:: What to work on ::
How many lines in the rows below contain the word "virtual"? Case counts, and the answer should be the number alone.
.....
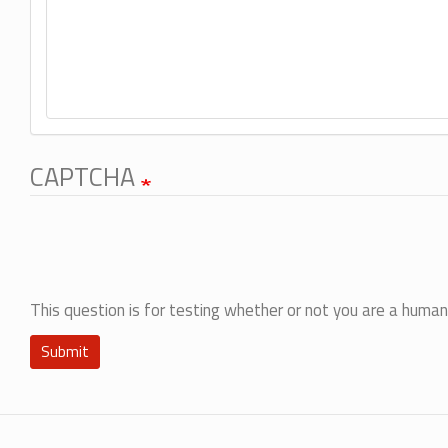
CAPTCHA
This question is for testing whether or not you are a hum
Submit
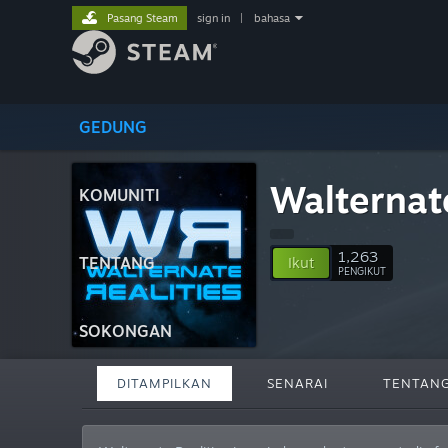
Pasang Steam
sign in
|
bahasa
GEDUNG
Walternate
KOMUNITI
1,263
TENTANG
Ikut
PENGIKUT
SOKONGAN
DITAMPILKAN
SENARAI
TENTAN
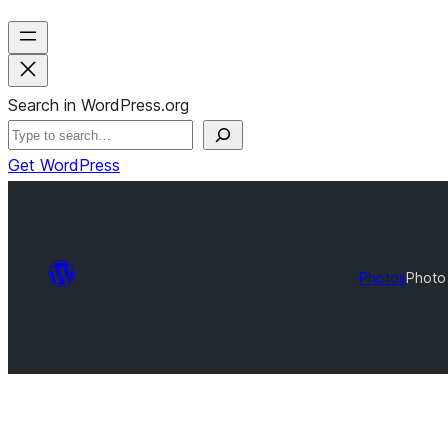
Search in WordPress.org
Get WordPress
Photos
Photo 
Photo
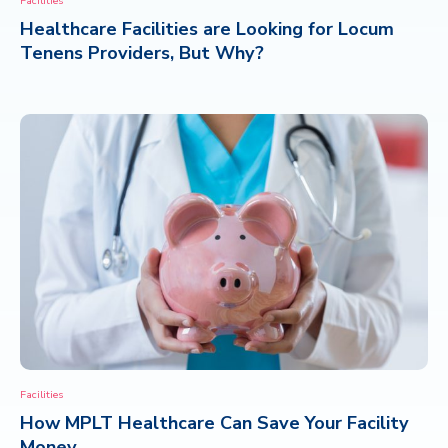
Facilities
Healthcare Facilities are Looking for Locum
CONTACT
Tenens Providers, But Why?
Facilities
How MPLT Healthcare Can Save Your Facility
Money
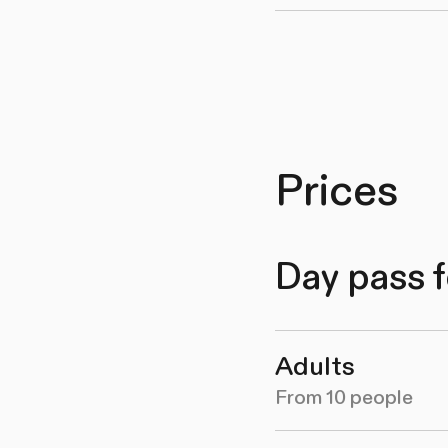
Prices
Day pass f
Adults
From 10 people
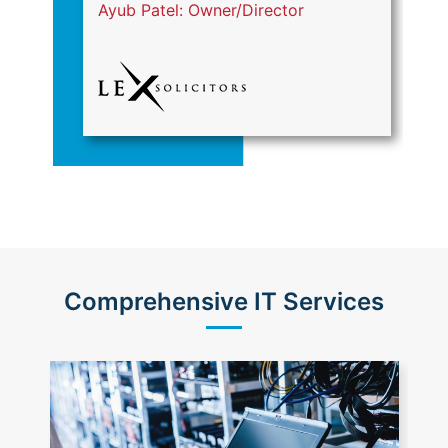
Ayub Patel: Owner/Director
S
Comprehensive IT Services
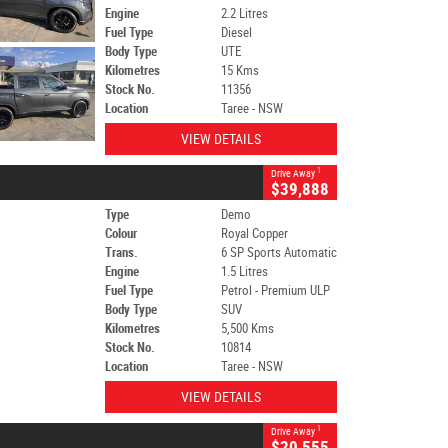
Engine
2.2 Litres
Fuel Type
Diesel
Body Type
UTE
Kilometres
15 Kms
Stock No.
11356
Location
Taree - NSW
VIEW DETAILS
1
Drive Away
$39,888
Type
Demo
Colour
Royal Copper
Trans.
6 SP Sports Automatic
Engine
1.5 Litres
Fuel Type
Petrol - Premium ULP
Body Type
SUV
Kilometres
5,500 Kms
Stock No.
10814
Location
Taree - NSW
VIEW DETAILS
1
Drive Away
$20,555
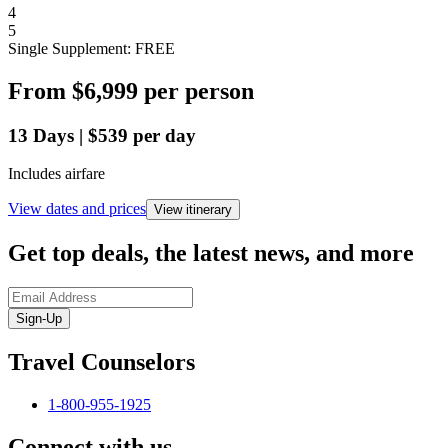
4
5
Single Supplement: FREE
From
$6,999
per person
13
Days
|
$539
per day
Includes airfare
View dates and prices
View itinerary
Get top deals, the latest news, and more
Sign-Up
Travel Counselors
1-800-955-1925
Connect with us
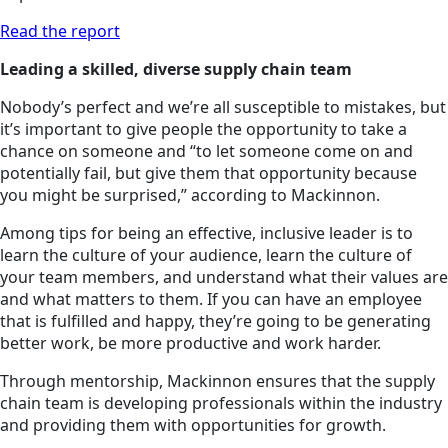
Read the report
Leading a skilled, diverse supply chain team
Nobody’s perfect and we’re all susceptible to mistakes, but
it’s important to give people the opportunity to take a
chance on someone and “to let someone come on and
potentially fail, but give them that opportunity because
you might be surprised,” according to Mackinnon.
Among tips for being an effective, inclusive leader is to
learn the culture of your audience, learn the culture of
your team members, and understand what their values are
and what matters to them. If you can have an employee
that is fulfilled and happy, they’re going to be generating
better work, be more productive and work harder.
Through mentorship, Mackinnon ensures that the supply
chain team is developing professionals within the industry
and providing them with opportunities for growth.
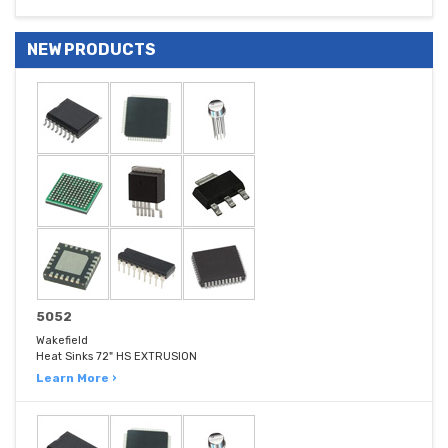
NEW PRODUCTS
5052
Wakefield
Heat Sinks 72" HS EXTRUSION
Learn More ›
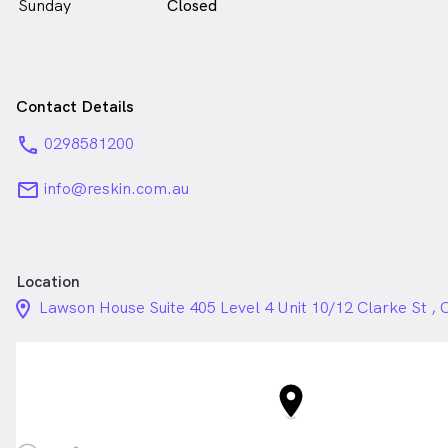
Sunday
Closed
Contact Details
phone
0298581200
email
info@reskin.com.au
Location
location_on_24px
Lawson House Suite 405 Level 4 Unit 10/12 Clarke St 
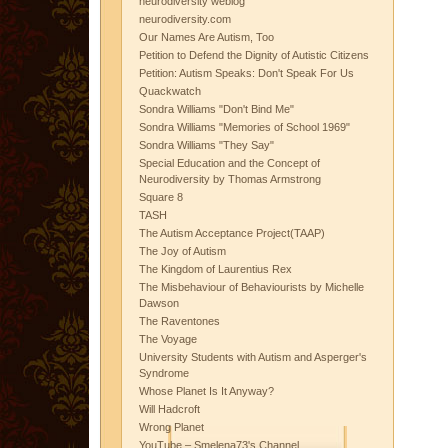
neurodiversity weblog
neurodiversity.com
Our Names Are Autism, Too
Petition to Defend the Dignity of Autistic Citizens
Petition: Autism Speaks: Don't Speak For Us
Quackwatch
Sondra Williams "Don't Bind Me"
Sondra Williams "Memories of School 1969"
Sondra Williams "They Say"
Special Education and the Concept of
Neurodiversity by Thomas Armstrong
Square 8
TASH
The Autism Acceptance Project(TAAP)
The Joy of Autism
The Kingdom of Laurentius Rex
The Misbehaviour of Behaviourists by Michelle
Dawson
The Raventones
The Voyage
University Students with Autism and Asperger's
Syndrome
Whose Planet Is It Anyway?
Will Hadcroft
Wrong Planet
YouTube – Smelena73's Channel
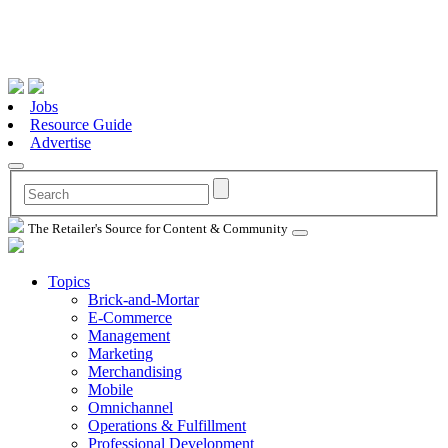
Jobs
Resource Guide
Advertise
The Retailer's Source for Content & Community
Topics
Brick-and-Mortar
E-Commerce
Management
Marketing
Merchandising
Mobile
Omnichannel
Operations & Fulfillment
Professional Development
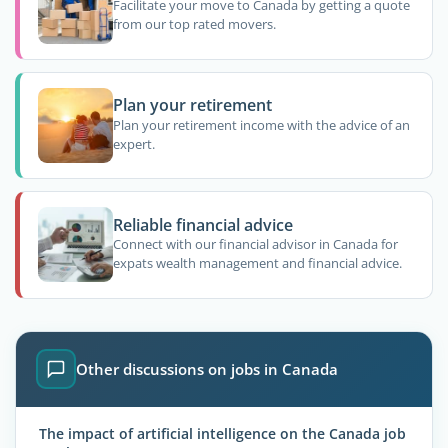
Facilitate your move to Canada by getting a quote
from our top rated movers.
Plan your retirement
Plan your retirement income with the advice of an
expert.
Reliable financial advice
Connect with our financial advisor in Canada for
expats wealth management and financial advice.
Other discussions on jobs in Canada
The impact of artificial intelligence on the Canada job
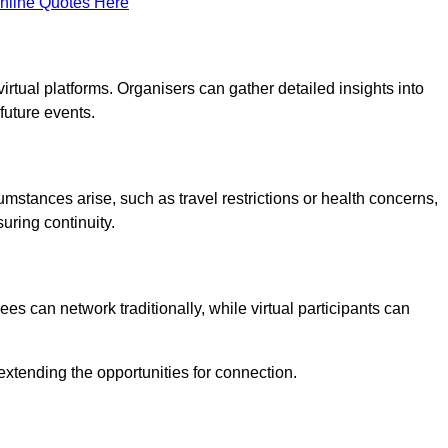
nline Quotes Here
virtual platforms. Organisers can gather detailed insights into
future events.
rcumstances arise, such as travel restrictions or health concerns,
suring continuity.
s can network traditionally, while virtual participants can
extending the opportunities for connection.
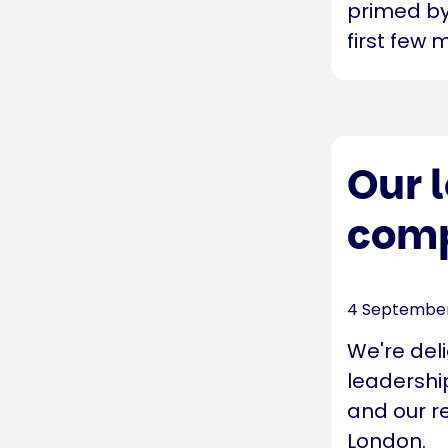
primed by 
first few 
Our 
comp
4 Septembe
We're del
leadership
and our re
London.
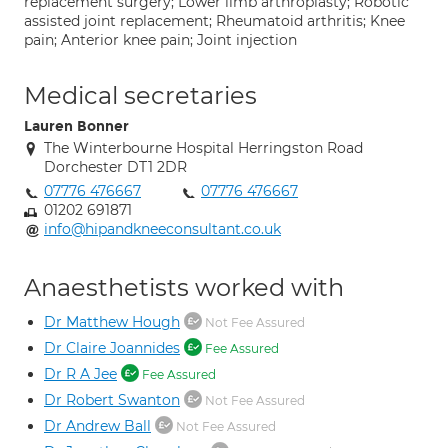
replacement surgery; Lower limb arthroplasty; Robotic
assisted joint replacement; Rheumatoid arthritis; Knee
pain; Anterior knee pain; Joint injection
Medical secretaries
Lauren Bonner
The Winterbourne Hospital Herringston Road
Dorchester DT1 2DR
07776 476667
07776 476667
01202 691871
info@hipandkneeconsultant.co.uk
Anaesthetists worked with
Dr Matthew Hough
Not Fee Assured
Dr Claire Joannides
Fee Assured
Dr R A Jee
Fee Assured
Dr Robert Swanton
Not Fee Assured
Dr Andrew Ball
Not Fee Assured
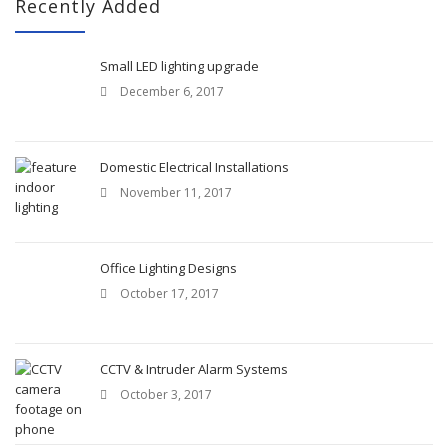
c
Recently Added
h
f
o
Small LED lighting upgrade
r
December 6, 2017
:
Domestic Electrical Installations
November 11, 2017
Office Lighting Designs
October 17, 2017
CCTV & Intruder Alarm Systems
October 3, 2017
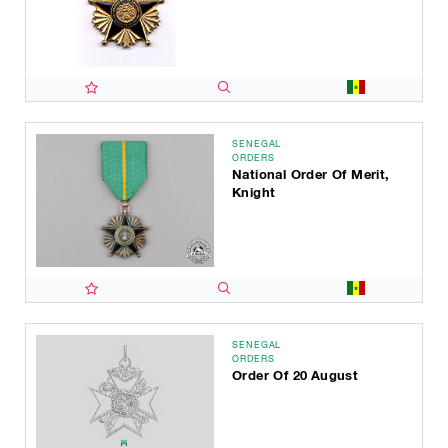
SENEGAL
ORDERS
National Order Of Merit,
Knight
SENEGAL
ORDERS
Order Of 20 August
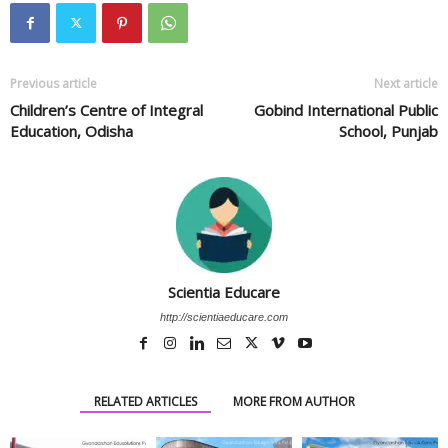
Previous article
Next article
Children’s Centre of Integral
Gobind International Public
Education, Odisha
School, Punjab
Scientia Educare
http://scientiaeducare.com
RELATED ARTICLES
MORE FROM AUTHOR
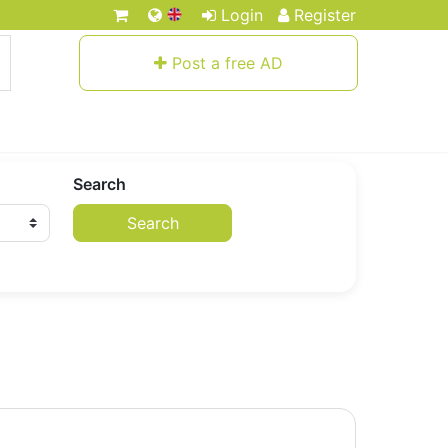
Login
Register
Post a free AD
Search
Search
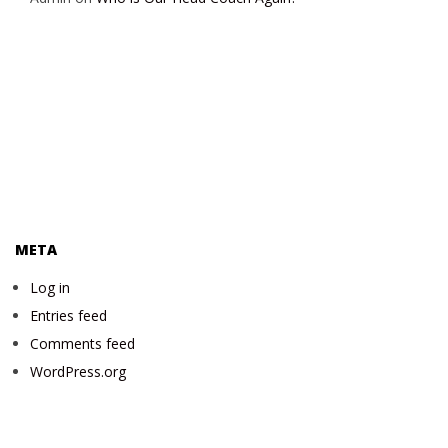
META
Log in
Entries feed
Comments feed
WordPress.org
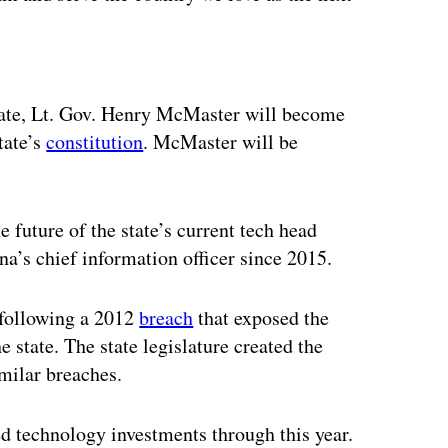
ertisement
nate, Lt. Gov. Henry McMaster will become
tate’s
constitution
. McMaster will be
 future of the state’s current tech head
a’s chief information officer since 2015.
 following a 2012
breach
that exposed the
 state. The state legislature created the
imilar breaches.
ed technology investments through this year.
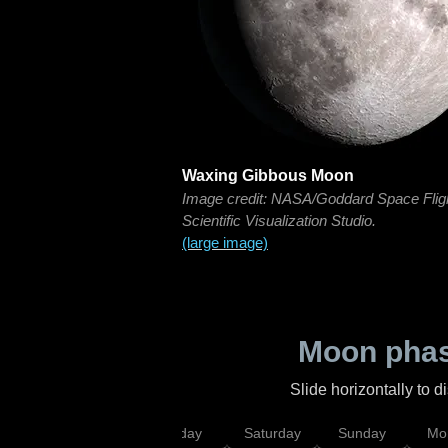
Waxing Gibbous Moon
Image credit: NASA/Goddard Space Flig
Scientific Visualization Studio.
(large image)
Moon phas
Slide horizontally to 
esday
Thursday
Friday
Saturday
Sunday
Mo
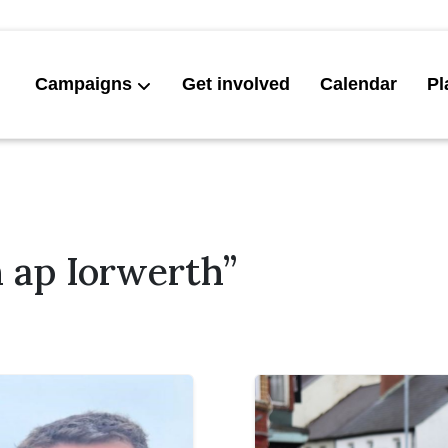
Campaigns
Get involved
Calendar
Pl
 ap Iorwerth”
.....
:: Worked solution ::
2